Include clang as some of the CI uses the unified build which fails without the update.

Herald added a project: Restricted Project. · View Herald TranscriptApr 24 2020, 10:29 AM
Herald added a subscriber: cfe-commits. · View Herald Transcript
JDevlieghere requested changes to this revision.Apr 24 2020, 11:13 AM

I would strongly prefer to do this differently. While we hope to drop Python 2 support in LLDB as soon as possible, we are not there yet. This patch as it stands will make it really hard for us to keep doing so (even internally) if upstream decides to drop support. I have looked into this change myself a while ago with these limitations in mind, and believe we can achieve the same in a way that would make this easier.

My suggestion is to have 4 new CMake variable that abstract over this: LLVM_PYTHON_EXECUTABLE, LLVM_PYTHON_LIBRARIES, LLVM_PYTHON_INCLUDE_DIRS and finally LLVM_PYTHON_HINT. We can then populate the first three depending on what machinery we want to use, i.e. the old CMake way of finding Python (until we bump the requirement across llvm), as well as the new FindPython3 and FindPython2. Similarly for the HINT variable, having our own abstraction means we don't clobber any of the variables used internally by CMake.

What do you think?

This revision now requires changes to proceed.Apr 24 2020, 11:13 AM
compnerd added a comment.EditedApr 24 2020, 12:00 PM

@JDevlieghere I think that adding another mechanism for finding the python executable is not the right approach. You already have the variables that you are talking about, you just need to specify it in triplicate if you want compatibility across all the versions, but specifying -DPython3_EXECUTABLE= gives you the control over the executable for python3. If you want to use python2, -DPython3_EXECUTABLE= and -DPython2_EXECUTABLE= will ensure that python2 is always used. If you are using an older CMake, specifying -DPython3_EXECUTABLE=, -DPython2_EXECUTABLE= and -DPYTHON_EXECUTABLE= will ensure that the specified version is used. I'm not sure what the scenario is that you believe will be made more difficult with this approach.
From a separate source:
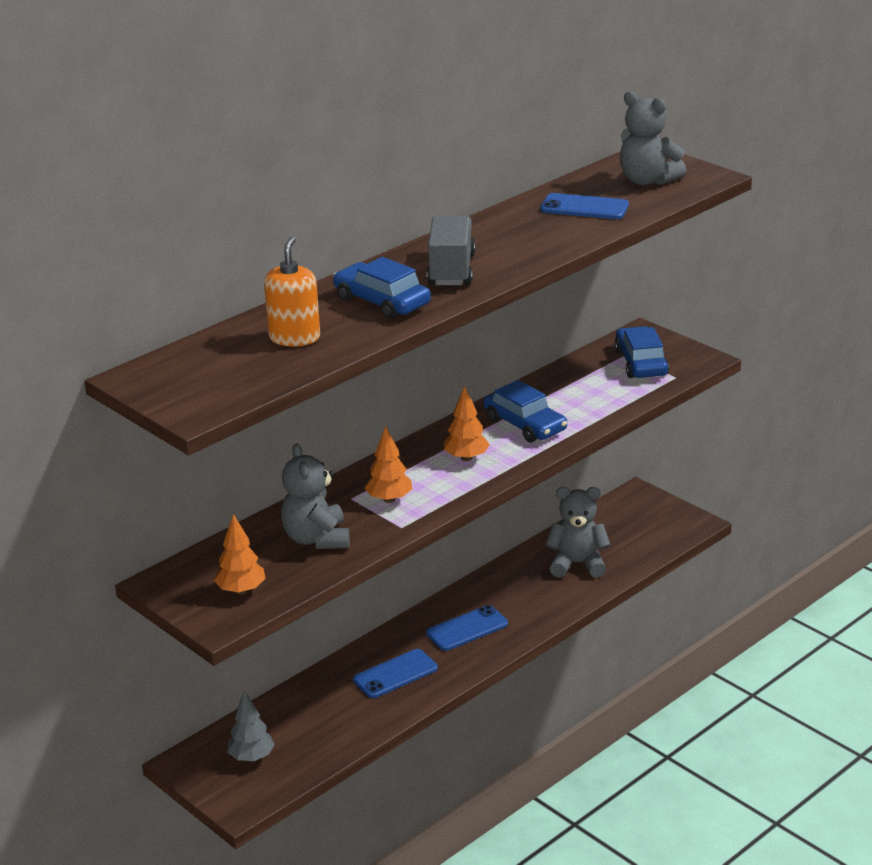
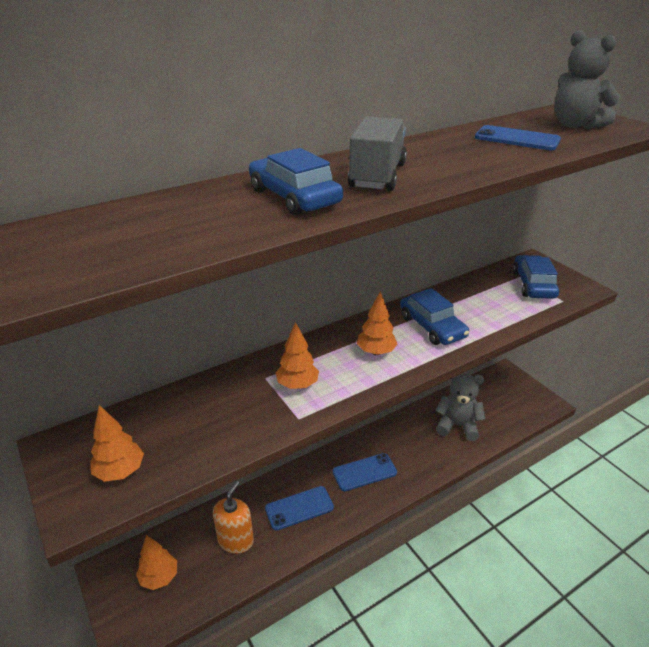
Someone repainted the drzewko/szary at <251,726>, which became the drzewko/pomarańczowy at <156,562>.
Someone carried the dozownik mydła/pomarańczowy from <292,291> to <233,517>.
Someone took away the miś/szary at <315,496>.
compnerd updated this revision to Diff 259987.Apr 24 2020, 2:03 PM

Adjust clang-tools-extra at the same time

compnerd updated this revision to Diff 260010.Apr 24 2020, 3:28 PM

Add missed case of PYTHON_EXECUTABLE

ldionne accepted this revision.Apr 27 2020, 8:06 AM

My suggestion is to have 4 new CMake variable that abstract over this: LLVM_PYTHON_EXECUTABLE, LLVM_PYTHON_LIBRARIES, LLVM_PYTHON_INCLUDE_DIRS and finally LLVM_PYTHON_HINT. We can then populate the first three depending on what machinery we want to use, i.e. the old CMake way of finding Python (until we bump the requirement across llvm), as well as the new FindPython3 and FindPython2. Similarly for the HINT variable, having our own abstraction means we don't clobber any of the variables used internally by CMake.

What do you think?

This is not better IMHO since it assumes that all subprojects are using the LLVM_meow variable to refer to the Python executable.

@JDevlieghere I think that adding another mechanism for finding the python executable is not the right approach. You already have the variables that you are talking about, you just need to specify it in triplicate if you want compatibility across all the versions, but specifying -DPython3_EXECUTABLE= gives you the control over the executable for python3. If you want to use python2, -DPython3_EXECUTABLE= and -DPython2_EXECUTABLE= will ensure that python2 is always used. If you are using an older CMake, specifying -DPython3_EXECUTABLE=, -DPython2_EXECUTABLE= and -DPYTHON_EXECUTABLE= will ensure that the specified version is used. I'm not sure what the scenario is that you believe will be made more difficult with this approach.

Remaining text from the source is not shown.